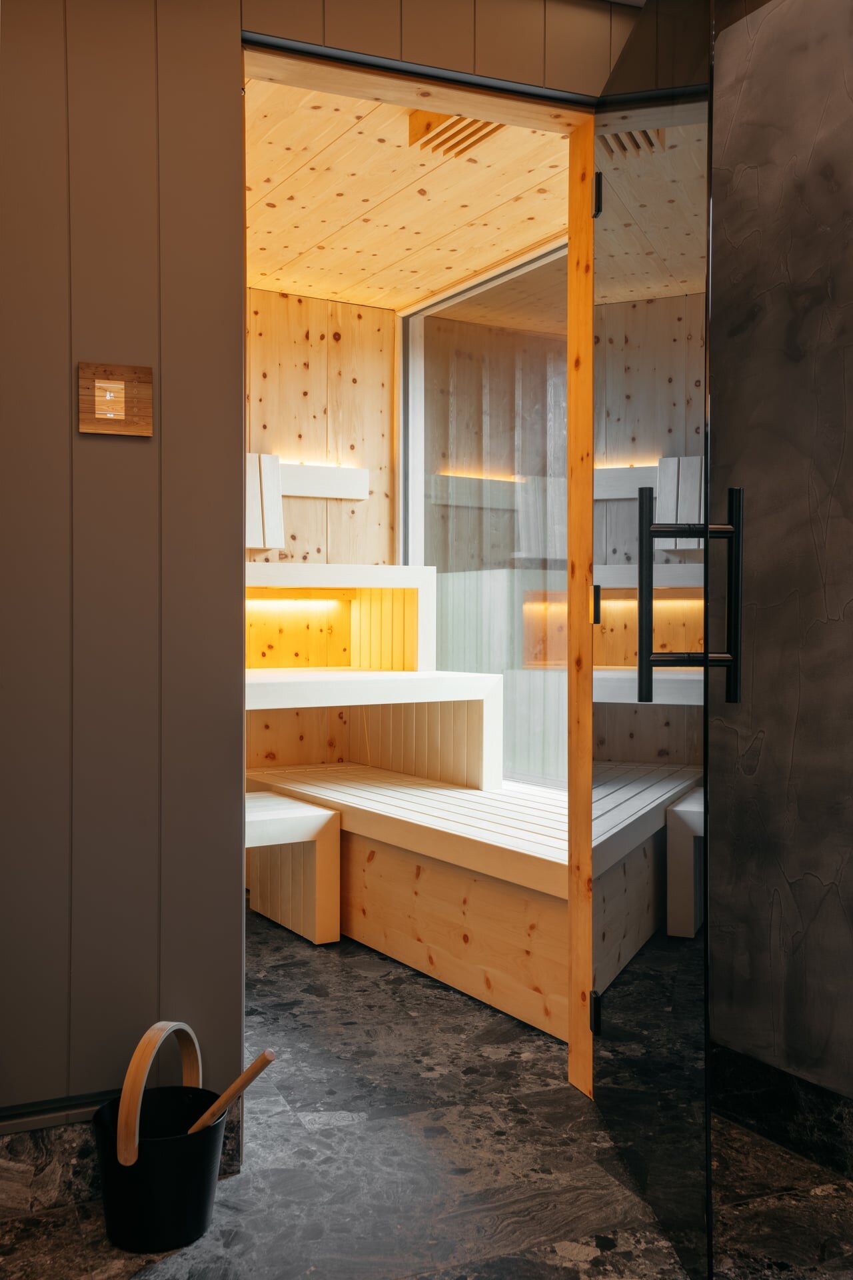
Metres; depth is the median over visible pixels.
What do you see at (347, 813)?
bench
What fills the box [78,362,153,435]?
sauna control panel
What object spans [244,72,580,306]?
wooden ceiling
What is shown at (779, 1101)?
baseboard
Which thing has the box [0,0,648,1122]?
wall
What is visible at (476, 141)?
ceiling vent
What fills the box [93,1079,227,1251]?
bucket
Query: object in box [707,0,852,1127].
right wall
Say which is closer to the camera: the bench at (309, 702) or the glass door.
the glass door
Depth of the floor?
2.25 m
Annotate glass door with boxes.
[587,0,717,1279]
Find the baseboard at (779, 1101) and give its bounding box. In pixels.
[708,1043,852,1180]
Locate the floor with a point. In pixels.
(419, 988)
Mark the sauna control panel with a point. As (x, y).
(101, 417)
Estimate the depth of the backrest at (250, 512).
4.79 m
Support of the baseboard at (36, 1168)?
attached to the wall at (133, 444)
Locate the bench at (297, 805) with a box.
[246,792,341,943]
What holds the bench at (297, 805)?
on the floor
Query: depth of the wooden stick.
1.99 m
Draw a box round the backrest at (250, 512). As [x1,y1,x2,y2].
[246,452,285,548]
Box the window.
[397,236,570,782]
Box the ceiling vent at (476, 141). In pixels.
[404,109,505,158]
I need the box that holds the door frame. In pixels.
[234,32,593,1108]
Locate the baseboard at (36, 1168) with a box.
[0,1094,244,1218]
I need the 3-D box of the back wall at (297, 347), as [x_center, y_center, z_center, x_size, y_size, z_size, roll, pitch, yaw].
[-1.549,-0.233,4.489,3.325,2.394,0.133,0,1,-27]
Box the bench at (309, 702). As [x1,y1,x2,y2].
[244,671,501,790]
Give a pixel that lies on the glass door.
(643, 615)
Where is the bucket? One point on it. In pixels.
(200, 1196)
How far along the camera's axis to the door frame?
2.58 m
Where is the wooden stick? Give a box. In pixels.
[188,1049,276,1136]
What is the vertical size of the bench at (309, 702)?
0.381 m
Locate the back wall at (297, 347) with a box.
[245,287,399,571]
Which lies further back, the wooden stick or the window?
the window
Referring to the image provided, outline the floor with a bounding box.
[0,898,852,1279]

──────

Without the pictures, restate all of the entries word for word.

### Your solution
Metres; depth is the median over visible pixels.
What do you see at (347, 813)?
bench
What fills the box [78,362,153,435]?
sauna control panel
What object spans [244,72,580,306]?
wooden ceiling
What is shown at (779, 1101)?
baseboard
Which thing has the box [0,0,648,1122]?
wall
What is visible at (476, 141)?
ceiling vent
What fills the box [93,1079,227,1251]?
bucket
Query: object in box [707,0,852,1127].
right wall
Say which is closer to the camera: the bench at (309, 702) or the glass door.
the glass door
Depth of the floor?
2.25 m
Annotate glass door with boxes.
[587,0,717,1279]
Find the baseboard at (779, 1101) and give its bounding box. In pixels.
[708,1043,852,1180]
Locate the floor with a point. In pixels.
(419, 988)
Mark the sauna control panel with a point. As (x, y).
(101, 417)
Estimate the depth of the backrest at (250, 512).
4.79 m
Support of the baseboard at (36, 1168)?
attached to the wall at (133, 444)
Locate the bench at (297, 805) with a box.
[246,792,341,943]
What holds the bench at (297, 805)?
on the floor
Query: depth of the wooden stick.
1.99 m
Draw a box round the backrest at (250, 512). As [x1,y1,x2,y2].
[246,452,285,548]
Box the window.
[397,236,570,782]
Box the ceiling vent at (476, 141). In pixels.
[404,109,505,158]
I need the box that holds the door frame. In pixels.
[234,32,593,1108]
Locate the baseboard at (36, 1168) with a box.
[0,1094,244,1218]
I need the 3-D box of the back wall at (297, 347), as [x_center, y_center, z_center, x_size, y_size, z_size, roll, pitch, yaw].
[-1.549,-0.233,4.489,3.325,2.394,0.133,0,1,-27]
Box the bench at (309, 702). As [x1,y1,x2,y2].
[244,671,501,790]
Give a pixel that lies on the glass door.
(643, 615)
Where is the bucket? One point on it. In pixels.
(200, 1196)
How far along the camera's axis to the door frame?
2.58 m
Where is the wooden stick? Give a box. In pixels.
[188,1049,276,1136]
What is the vertical size of the bench at (309, 702)?
0.381 m
Locate the back wall at (297, 347) with a box.
[245,287,399,571]
Which lies further back, the wooden stick or the window?
the window
Referring to the image provided, outline the floor with a bounding box.
[0,898,852,1279]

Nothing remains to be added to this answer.